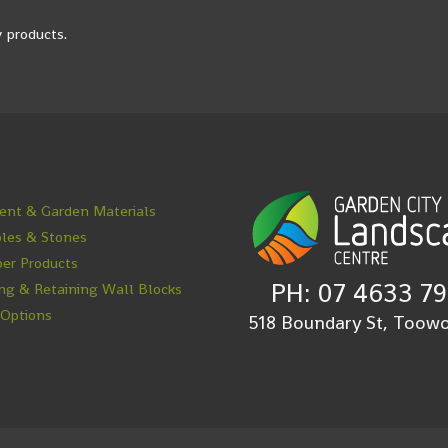
 products.
nt & Garden Materials
les & Stones
er Products
PH: 07 4633 7
ng & Retaining Wall Blocks
 Options
518 Boundary St, Too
#####
■ Task goal: Reproduce every line of text from the records above with no changes, and leave out the pictures.

■ Task result:
 products.
nt & Garden Materials
les & Stones
er Products
PH: 07 4633 7
ng & Retaining Wall Blocks
 Options
518 Boundary St, Too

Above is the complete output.